Oscillatory convection of a colloidal suspension in a horizontal cell

The finite difference numerical simulations performed are for convection of a non-uniformly heated colloidal suspension (Hyflon MFA) filling a horizontal cell of finite length. The cell has solid and impermeable boundaries and is heated from below. A linear temperature distribution is maintained at the side walls. Due to the negative effect of thermodiffusion (Soret) and gravity sedimentation, a heavy impurity is collected at the hot lower boundary, and convection transfers it inside the cell. The stable and transient oscillatory convection modes observed experimentally are analyzed. If the initial distribution of the concentration is uniform, then stationary convection occurs in the cell. As the concentration inhomogeneities accumulate, oscillatory perturbations begin to increase. A modulated traveling wave may form in the layer. Stable traveling waves are observed when the Rayleigh number exceeds a certain critical value, which depends on the cell length.
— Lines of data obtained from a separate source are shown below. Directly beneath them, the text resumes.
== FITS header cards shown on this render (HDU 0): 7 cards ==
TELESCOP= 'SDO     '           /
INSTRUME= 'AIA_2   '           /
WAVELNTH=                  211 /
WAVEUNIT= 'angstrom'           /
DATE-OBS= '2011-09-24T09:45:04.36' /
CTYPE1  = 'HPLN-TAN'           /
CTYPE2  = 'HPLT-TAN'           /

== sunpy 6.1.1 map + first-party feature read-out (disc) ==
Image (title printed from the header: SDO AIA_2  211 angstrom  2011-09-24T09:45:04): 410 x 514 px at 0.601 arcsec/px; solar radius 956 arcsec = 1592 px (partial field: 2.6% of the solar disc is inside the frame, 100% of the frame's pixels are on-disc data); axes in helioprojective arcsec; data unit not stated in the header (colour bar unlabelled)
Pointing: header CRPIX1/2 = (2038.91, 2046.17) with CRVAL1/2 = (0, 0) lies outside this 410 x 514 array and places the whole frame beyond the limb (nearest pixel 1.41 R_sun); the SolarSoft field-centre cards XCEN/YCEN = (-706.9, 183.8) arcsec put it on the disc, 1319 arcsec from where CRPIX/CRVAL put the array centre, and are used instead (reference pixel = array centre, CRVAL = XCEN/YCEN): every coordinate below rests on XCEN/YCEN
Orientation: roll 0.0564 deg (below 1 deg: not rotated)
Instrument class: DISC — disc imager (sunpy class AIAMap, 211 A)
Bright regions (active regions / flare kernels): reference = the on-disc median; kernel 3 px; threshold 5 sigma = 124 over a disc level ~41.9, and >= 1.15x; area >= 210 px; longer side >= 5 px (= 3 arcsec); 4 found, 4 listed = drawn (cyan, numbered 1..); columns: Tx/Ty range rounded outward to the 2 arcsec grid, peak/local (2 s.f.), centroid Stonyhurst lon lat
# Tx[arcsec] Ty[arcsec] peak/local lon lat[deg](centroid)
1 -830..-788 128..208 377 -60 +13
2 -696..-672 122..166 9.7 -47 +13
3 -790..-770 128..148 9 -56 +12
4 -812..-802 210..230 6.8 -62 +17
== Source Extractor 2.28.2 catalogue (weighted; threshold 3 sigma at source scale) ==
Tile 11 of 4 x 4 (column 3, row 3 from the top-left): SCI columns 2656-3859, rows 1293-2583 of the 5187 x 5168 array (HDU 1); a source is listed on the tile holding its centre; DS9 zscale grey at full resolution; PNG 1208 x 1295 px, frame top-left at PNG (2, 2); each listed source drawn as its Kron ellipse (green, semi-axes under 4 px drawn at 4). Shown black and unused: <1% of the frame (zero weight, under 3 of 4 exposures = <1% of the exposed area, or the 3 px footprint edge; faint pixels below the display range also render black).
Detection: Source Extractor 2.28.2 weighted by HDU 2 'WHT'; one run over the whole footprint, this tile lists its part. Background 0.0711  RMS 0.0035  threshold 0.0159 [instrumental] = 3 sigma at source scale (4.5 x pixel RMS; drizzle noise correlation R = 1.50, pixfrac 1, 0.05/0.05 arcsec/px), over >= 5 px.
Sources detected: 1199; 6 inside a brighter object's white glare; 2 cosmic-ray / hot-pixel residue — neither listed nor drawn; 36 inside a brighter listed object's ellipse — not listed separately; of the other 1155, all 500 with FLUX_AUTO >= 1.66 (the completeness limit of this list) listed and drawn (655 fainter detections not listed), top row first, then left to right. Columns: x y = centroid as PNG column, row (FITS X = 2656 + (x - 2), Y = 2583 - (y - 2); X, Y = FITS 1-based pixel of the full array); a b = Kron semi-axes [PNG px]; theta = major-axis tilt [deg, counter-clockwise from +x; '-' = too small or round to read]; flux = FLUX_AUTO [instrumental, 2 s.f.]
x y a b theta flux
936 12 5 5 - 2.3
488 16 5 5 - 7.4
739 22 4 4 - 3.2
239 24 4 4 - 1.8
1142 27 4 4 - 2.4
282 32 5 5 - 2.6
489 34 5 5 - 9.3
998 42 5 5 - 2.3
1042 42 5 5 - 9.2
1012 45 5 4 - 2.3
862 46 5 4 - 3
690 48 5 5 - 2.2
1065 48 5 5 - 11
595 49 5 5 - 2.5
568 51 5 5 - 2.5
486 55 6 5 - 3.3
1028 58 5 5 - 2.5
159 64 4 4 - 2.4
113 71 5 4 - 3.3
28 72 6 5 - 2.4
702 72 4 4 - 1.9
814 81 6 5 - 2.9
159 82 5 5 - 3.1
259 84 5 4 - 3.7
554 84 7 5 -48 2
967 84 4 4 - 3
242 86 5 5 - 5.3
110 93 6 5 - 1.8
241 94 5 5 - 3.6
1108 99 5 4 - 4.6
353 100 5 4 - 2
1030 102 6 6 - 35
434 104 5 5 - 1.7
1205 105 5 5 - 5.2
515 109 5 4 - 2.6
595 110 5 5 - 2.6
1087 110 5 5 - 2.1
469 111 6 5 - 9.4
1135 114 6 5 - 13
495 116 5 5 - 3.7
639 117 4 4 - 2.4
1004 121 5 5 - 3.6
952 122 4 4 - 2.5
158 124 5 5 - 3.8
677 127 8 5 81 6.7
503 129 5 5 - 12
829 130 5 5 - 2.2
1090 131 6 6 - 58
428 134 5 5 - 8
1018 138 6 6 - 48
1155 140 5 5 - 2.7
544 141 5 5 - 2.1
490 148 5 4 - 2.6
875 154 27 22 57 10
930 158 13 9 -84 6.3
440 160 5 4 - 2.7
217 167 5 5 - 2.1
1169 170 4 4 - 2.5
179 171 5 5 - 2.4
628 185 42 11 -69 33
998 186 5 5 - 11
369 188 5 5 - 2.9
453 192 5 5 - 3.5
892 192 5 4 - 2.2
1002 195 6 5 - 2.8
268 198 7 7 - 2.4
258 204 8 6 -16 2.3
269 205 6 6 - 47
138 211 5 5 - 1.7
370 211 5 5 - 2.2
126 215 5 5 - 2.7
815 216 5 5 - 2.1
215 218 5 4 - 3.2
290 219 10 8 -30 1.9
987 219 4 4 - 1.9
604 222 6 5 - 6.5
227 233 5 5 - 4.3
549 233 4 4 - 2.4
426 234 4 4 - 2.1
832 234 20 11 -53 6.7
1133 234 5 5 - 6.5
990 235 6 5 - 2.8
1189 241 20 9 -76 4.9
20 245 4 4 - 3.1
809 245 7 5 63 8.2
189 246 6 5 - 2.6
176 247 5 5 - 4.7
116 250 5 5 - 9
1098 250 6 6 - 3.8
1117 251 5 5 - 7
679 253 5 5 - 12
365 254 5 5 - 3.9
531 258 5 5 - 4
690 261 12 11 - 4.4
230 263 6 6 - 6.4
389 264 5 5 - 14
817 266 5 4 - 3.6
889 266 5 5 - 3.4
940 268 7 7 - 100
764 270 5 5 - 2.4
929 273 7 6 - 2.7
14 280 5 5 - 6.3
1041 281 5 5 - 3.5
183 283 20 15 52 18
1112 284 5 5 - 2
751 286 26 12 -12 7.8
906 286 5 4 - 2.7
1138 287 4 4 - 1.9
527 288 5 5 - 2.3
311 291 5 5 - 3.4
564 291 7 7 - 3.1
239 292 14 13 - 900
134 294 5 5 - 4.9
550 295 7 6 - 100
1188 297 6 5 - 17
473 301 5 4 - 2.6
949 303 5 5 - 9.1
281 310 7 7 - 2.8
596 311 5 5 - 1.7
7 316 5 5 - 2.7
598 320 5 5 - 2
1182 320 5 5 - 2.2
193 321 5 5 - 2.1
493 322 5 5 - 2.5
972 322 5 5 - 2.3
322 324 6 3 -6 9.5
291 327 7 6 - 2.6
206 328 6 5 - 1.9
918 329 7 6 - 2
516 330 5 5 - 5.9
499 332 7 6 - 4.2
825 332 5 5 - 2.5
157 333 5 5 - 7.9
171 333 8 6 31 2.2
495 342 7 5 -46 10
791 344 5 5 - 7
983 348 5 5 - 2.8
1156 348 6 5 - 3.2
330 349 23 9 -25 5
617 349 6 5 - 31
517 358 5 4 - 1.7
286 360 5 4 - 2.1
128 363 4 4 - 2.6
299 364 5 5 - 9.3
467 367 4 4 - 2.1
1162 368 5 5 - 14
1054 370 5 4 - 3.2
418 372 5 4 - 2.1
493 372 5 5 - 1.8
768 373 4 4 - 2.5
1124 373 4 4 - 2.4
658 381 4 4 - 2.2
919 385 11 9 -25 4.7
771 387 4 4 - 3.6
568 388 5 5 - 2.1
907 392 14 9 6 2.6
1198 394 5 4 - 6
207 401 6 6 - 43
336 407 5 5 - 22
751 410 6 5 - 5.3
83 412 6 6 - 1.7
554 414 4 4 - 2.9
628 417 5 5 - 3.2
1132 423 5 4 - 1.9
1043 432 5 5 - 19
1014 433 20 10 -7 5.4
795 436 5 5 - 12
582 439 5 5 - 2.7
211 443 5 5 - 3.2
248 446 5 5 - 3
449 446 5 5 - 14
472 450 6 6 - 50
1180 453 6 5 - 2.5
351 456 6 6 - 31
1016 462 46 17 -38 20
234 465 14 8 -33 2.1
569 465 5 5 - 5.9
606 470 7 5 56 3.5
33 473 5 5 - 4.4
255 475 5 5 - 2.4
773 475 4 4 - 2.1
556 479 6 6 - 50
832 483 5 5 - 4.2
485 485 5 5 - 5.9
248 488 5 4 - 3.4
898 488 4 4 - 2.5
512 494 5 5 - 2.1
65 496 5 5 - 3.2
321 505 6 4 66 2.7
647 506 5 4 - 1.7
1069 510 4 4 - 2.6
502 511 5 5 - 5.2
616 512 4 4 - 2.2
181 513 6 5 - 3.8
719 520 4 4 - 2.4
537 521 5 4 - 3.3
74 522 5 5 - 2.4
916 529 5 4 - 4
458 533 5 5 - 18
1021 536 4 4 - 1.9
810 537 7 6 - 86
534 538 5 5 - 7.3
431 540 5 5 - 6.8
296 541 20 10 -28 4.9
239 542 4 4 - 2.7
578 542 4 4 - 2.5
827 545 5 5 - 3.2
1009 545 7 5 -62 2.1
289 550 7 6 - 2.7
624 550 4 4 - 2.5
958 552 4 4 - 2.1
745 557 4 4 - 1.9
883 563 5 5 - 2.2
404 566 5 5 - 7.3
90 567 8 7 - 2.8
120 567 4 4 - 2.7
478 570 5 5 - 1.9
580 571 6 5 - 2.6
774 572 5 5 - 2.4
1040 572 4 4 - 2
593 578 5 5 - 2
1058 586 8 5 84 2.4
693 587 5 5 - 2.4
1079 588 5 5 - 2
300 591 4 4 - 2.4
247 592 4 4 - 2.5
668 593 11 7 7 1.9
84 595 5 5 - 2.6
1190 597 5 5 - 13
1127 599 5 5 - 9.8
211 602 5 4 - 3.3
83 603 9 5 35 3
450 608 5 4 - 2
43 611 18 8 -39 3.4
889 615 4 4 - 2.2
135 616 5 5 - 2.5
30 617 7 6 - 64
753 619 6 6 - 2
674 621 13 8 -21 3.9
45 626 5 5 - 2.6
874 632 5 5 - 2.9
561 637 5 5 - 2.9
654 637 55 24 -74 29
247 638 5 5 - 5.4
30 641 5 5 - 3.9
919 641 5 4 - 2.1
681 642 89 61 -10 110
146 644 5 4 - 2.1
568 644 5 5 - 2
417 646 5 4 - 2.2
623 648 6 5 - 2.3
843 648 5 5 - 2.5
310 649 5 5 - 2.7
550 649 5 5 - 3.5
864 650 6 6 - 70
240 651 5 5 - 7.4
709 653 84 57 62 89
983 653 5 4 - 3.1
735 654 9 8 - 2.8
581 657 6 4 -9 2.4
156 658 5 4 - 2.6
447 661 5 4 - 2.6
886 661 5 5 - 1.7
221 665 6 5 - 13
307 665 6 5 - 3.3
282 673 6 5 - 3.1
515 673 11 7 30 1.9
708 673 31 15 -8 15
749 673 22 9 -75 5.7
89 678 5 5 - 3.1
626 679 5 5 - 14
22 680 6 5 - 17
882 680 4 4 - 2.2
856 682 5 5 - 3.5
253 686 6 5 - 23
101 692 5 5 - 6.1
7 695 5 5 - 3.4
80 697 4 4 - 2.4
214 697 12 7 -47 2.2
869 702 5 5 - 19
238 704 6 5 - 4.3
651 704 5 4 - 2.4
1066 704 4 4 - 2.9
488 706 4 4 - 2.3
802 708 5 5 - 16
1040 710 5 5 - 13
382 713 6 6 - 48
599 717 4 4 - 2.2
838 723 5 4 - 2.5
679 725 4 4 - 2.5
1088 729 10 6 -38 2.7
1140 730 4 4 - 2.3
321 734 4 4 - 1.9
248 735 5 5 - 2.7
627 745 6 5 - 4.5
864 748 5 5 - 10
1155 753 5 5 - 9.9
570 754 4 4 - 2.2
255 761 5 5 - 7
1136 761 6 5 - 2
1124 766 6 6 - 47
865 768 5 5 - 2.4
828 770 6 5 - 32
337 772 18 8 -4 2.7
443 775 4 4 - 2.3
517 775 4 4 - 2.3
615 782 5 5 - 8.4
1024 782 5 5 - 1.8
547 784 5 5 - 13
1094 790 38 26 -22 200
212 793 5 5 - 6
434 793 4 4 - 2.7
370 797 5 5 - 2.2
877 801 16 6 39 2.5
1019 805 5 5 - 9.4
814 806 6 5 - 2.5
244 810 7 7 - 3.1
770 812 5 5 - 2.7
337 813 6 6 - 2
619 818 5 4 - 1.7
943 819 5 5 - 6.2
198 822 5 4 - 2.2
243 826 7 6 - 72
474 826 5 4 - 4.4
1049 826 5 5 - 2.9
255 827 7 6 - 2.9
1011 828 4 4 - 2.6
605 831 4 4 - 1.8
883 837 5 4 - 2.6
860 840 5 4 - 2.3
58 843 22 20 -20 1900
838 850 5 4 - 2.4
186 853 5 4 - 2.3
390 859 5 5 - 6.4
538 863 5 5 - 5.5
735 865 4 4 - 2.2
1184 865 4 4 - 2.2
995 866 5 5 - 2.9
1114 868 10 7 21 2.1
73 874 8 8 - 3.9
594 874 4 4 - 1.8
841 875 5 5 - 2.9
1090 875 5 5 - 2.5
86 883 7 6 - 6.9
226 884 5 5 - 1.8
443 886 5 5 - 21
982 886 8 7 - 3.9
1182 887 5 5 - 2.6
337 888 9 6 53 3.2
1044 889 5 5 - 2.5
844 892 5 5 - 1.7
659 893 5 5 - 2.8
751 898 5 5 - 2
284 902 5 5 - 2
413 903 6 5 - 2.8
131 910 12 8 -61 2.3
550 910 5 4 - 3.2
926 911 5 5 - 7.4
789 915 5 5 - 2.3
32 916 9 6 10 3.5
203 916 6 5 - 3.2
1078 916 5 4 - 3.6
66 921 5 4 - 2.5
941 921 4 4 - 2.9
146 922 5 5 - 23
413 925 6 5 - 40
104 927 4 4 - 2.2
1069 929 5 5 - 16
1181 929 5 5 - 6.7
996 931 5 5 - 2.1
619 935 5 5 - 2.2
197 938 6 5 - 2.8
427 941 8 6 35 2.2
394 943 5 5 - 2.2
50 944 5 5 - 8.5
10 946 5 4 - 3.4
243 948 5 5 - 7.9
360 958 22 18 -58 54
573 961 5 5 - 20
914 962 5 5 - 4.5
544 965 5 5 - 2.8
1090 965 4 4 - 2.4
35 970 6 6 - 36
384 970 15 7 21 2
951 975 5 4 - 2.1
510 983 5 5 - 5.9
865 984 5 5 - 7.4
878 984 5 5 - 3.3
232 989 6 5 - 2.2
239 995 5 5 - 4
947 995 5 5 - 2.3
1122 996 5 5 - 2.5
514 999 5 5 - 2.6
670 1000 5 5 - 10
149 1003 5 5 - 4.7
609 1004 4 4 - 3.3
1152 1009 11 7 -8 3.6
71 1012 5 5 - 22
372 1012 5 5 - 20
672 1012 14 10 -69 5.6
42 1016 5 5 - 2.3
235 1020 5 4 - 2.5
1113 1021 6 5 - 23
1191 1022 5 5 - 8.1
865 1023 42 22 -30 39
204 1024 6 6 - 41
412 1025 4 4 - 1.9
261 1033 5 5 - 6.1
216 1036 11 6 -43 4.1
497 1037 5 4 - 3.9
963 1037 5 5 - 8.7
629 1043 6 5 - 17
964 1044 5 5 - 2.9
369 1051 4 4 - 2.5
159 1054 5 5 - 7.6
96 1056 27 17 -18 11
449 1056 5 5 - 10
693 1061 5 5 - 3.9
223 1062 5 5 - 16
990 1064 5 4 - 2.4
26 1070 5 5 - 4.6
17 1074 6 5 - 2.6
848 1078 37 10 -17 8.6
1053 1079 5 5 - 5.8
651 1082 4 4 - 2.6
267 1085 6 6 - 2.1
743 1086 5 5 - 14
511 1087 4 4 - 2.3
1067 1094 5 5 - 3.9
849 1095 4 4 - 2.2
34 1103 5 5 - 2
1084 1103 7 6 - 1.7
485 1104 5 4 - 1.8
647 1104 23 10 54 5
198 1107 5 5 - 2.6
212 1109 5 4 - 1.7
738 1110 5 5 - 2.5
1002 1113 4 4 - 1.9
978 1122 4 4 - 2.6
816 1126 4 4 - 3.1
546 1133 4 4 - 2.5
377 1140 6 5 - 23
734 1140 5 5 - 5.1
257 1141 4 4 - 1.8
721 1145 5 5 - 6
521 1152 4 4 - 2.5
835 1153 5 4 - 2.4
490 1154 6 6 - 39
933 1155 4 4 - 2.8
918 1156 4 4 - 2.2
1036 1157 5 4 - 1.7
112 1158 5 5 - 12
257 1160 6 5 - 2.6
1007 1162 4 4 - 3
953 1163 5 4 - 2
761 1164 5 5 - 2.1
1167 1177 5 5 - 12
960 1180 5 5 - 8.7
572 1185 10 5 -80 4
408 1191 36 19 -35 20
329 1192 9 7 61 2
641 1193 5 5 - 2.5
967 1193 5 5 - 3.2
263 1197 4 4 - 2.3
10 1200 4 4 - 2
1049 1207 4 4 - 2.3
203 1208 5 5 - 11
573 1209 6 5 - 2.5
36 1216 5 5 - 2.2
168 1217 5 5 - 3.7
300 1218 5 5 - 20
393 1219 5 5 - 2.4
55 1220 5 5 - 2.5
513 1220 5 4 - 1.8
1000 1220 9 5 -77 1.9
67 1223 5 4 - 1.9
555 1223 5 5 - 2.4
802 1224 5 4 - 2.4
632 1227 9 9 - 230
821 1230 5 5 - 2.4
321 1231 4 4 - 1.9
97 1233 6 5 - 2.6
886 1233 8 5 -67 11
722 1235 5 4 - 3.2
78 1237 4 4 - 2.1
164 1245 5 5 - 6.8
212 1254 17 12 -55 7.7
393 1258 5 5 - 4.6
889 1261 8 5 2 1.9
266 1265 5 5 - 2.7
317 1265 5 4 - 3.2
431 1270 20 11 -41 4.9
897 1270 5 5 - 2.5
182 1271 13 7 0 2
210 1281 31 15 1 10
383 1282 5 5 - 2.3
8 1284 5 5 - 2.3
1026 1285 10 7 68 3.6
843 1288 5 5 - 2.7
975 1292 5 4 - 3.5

There is a good agreement between the experimental data [1] and the results of numerical research. The spatial structure of the concentration field and the time evolution of the convective characteristics of the colloid suspension are determined. The behavior of the colloidal suspension in the regimes of modulated traveling waves and transient flows near the threshold of convection, including localized traveling waves and waves that change their direction, is simulated and elucidated. By analyzing the behavior of the world lines of the vortices and the concentration field, the mechanism of formation of defects in the form of vortex coalescence is clarified. In the process of defect formation, two vortices with the opposite direction of rotation are involved.